You add a tool, rename an argument, or change inputSchema. The MCP server restarts cleanly, but the client still shows the old definition—or says the new tool does not exist.

That does not prove the server build is wrong. MCP clients discover tools through tools/list, and a client may keep the discovered definitions for the lifetime of a connection or conversation. Test the server response directly before repeatedly rebuilding or restarting components.

Recognize a stale schema instead of a broken connection

A schema-refresh problem usually has this shape:

  • the client can still call older tools from the same server
  • only a new tool or recently changed argument is missing
  • the server process starts without a transport error
  • restarting the server alone does not change the client-visible definition

If every tool disappeared, start with connection and configuration checks instead. See Claude Code MCP Server Not Loading?.

Ask the server for tools/list without the AI client

For a Streamable HTTP server, send a JSON-RPC request to its MCP endpoint.
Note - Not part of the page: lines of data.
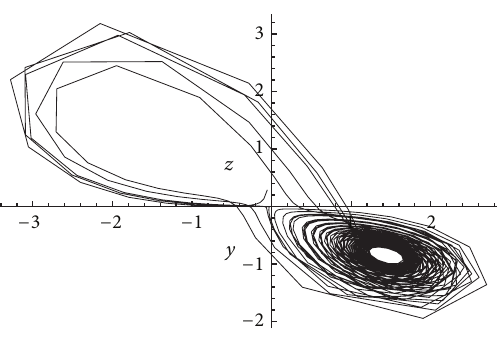
Figure 4: Phase portrait y - z 𝛼 = 0.96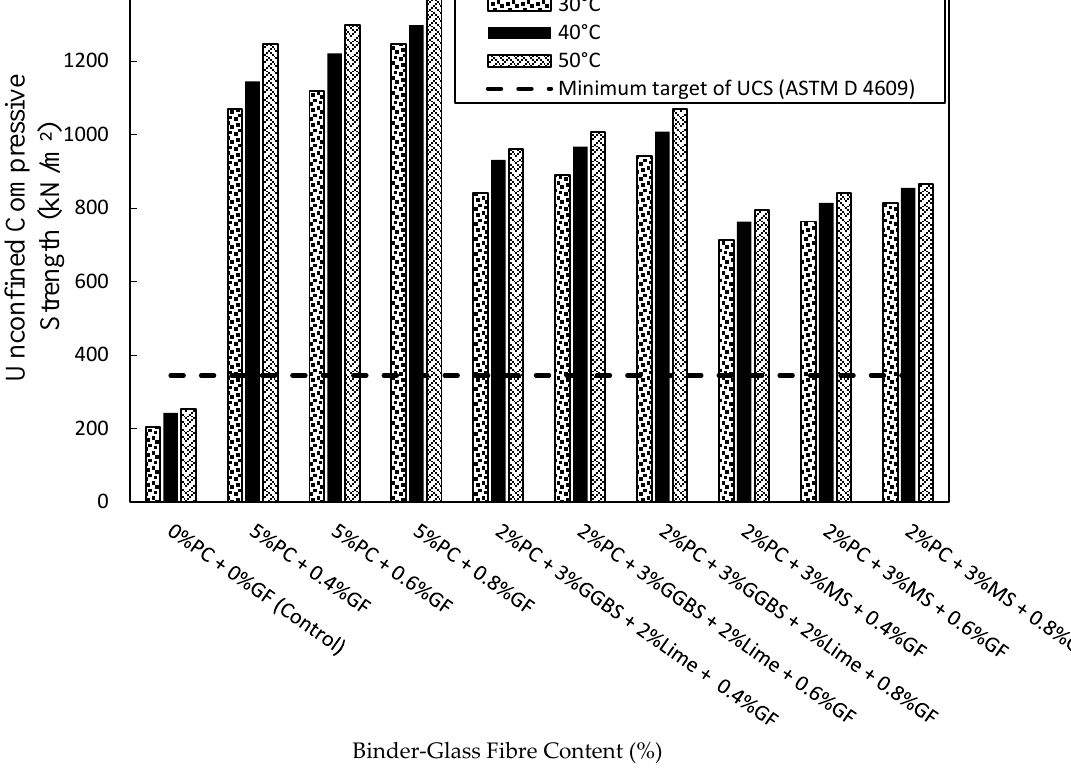
Figure 8. UCS of glass fibre-reinforced clay-binder mixtures tested after 24 h cooling period.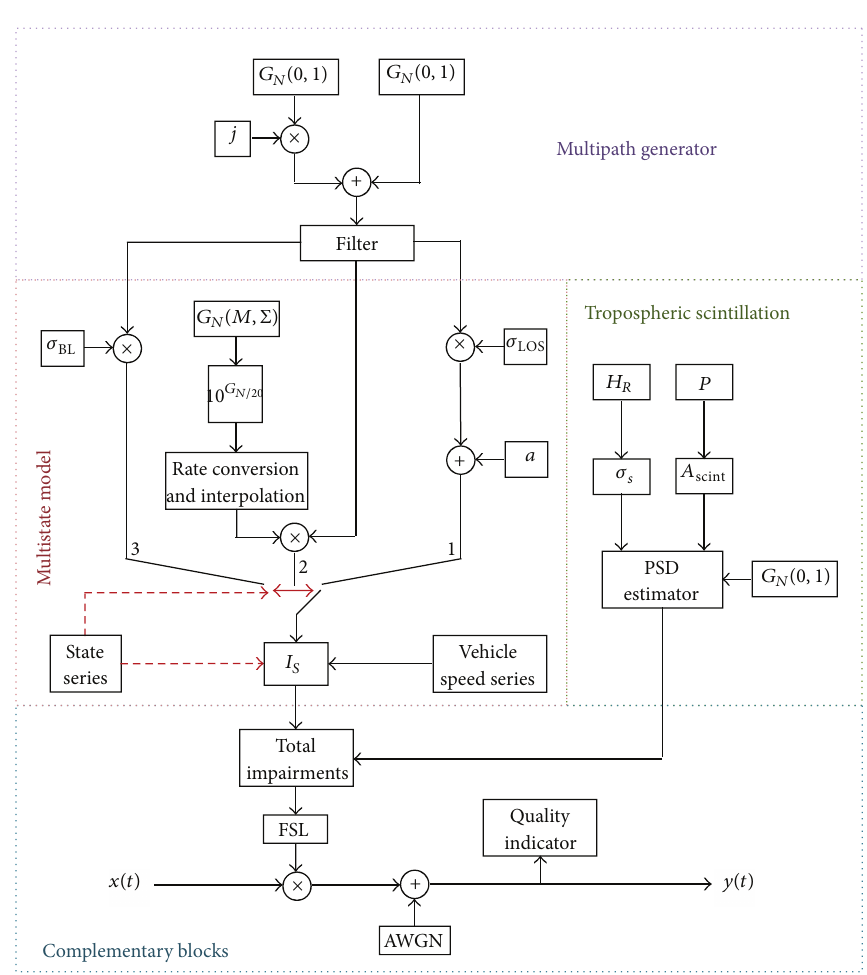
Figure 4: Proposed ELMSC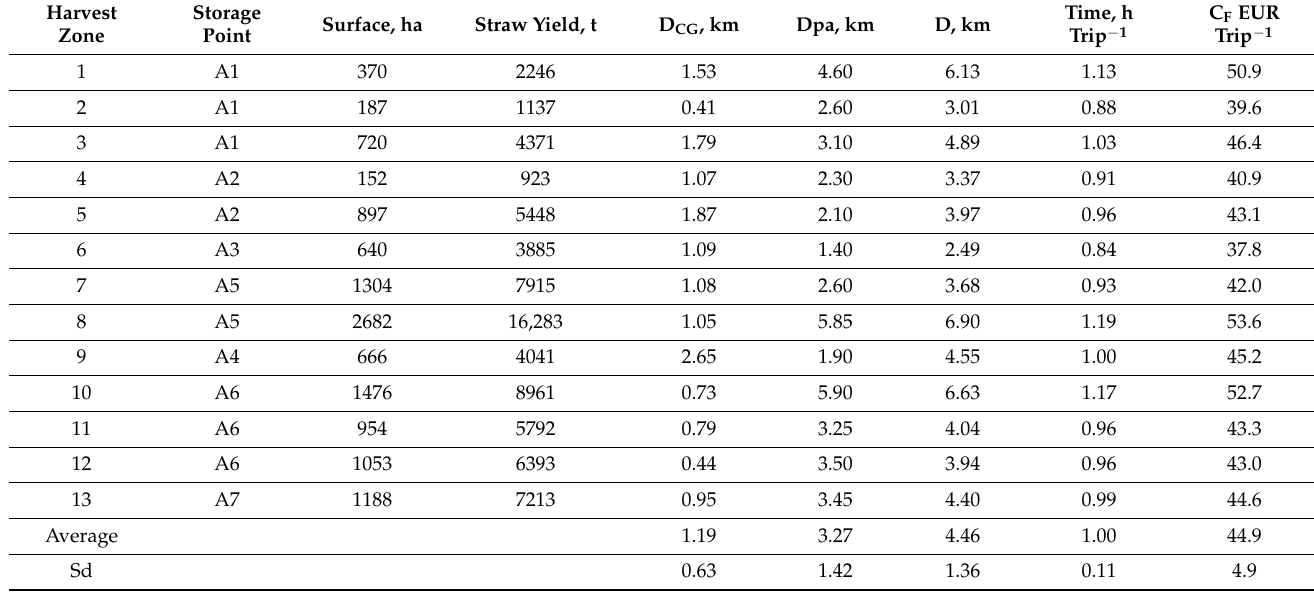
Table 7. Distances, surfaces, straw yield, and transport costs between the fields and the storage points in the production area. Harvest Zone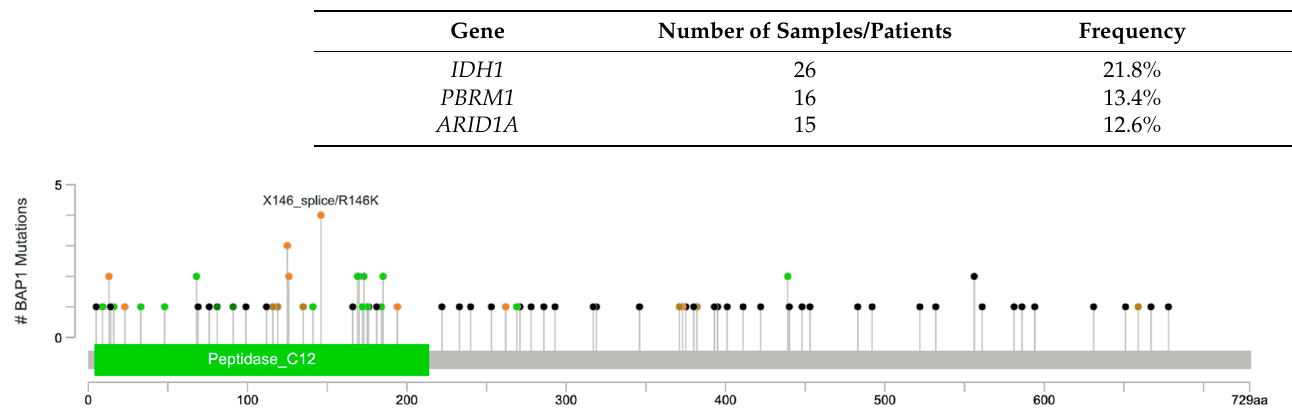
Table 2. The most commonly co-altered genes in BAP1-mutated iCCAs.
Replace the example URL with your local test endpoint:

curl -s -X POST http://127.0.0.1:8000/mcp \
  -H "Content-Type: application/json" \
  -H "Accept: application/json, text/event-stream" \
  -d '{"jsonrpc":"2.0","id":1,"method":"tools/list","params":{}}'

Some servers require the MCP initialization handshake and a session header before accepting tools/list. In that case, use MCP Inspector or a small SDK client rather than removing the server's session checks.

Inspect the returned tool entry, especially:

  • name
  • description
  • inputSchema.properties
  • inputSchema.required
  • outputSchema, when the tool declares one

The direct response is the server truth. If it is old, the problem is on the server side: wrong executable, stale build output, wrong endpoint, or registration code that never ran.

Call the changed tool directly

A correct list response proves registration, not runtime behavior. Call the tool with the new argument shape:

curl -s -X POST http://127.0.0.1:8000/mcp \
  -H "Content-Type: application/json" \
  -H "Accept: application/json, text/event-stream" \
  -d '{"jsonrpc":"2.0","id":2,"method":"tools/call","params":{"name":"read_status","arguments":{"detail":"summary"}}}'

Use a harmless read-only tool for this check when possible. A valid schema can still point to a handler that throws, reads the wrong field, or returns an invalid result.

Decide which layer is stale

Use the two direct requests as a decision table:

  1. tools/list is old: verify the running PID, executable path, build timestamp, endpoint, and registration code.
  2. tools/list is new but tools/call fails: fix the handler or its result validation.
  3. Both direct calls work but the AI client is old: reconnect or restart the client so it discovers tools again.
  4. The server advertises listChanged: verify that it emits notifications/tools/list_changed and that the client supports refreshing from it.

Do not assume every client reacts to change notifications in the same way. A reconnect remains the portable final check.

Verify the complete refresh path

Record evidence from both sides:

Direct tools/list: new argument present
Direct tools/call: result returned
Client reconnect: new argument visible
Client tool call: result returned

This sequence prevents two common mistakes: changing working server code to fix a client cache, and restarting a client before proving that the server actually exposes the new schema.

References

Summary

When an MCP tool change is invisible, query tools/list first, then exercise the tool with tools/call. If the direct responses are correct, refresh the client. If they are not, investigate the running server artifact and handler instead of blaming the cache.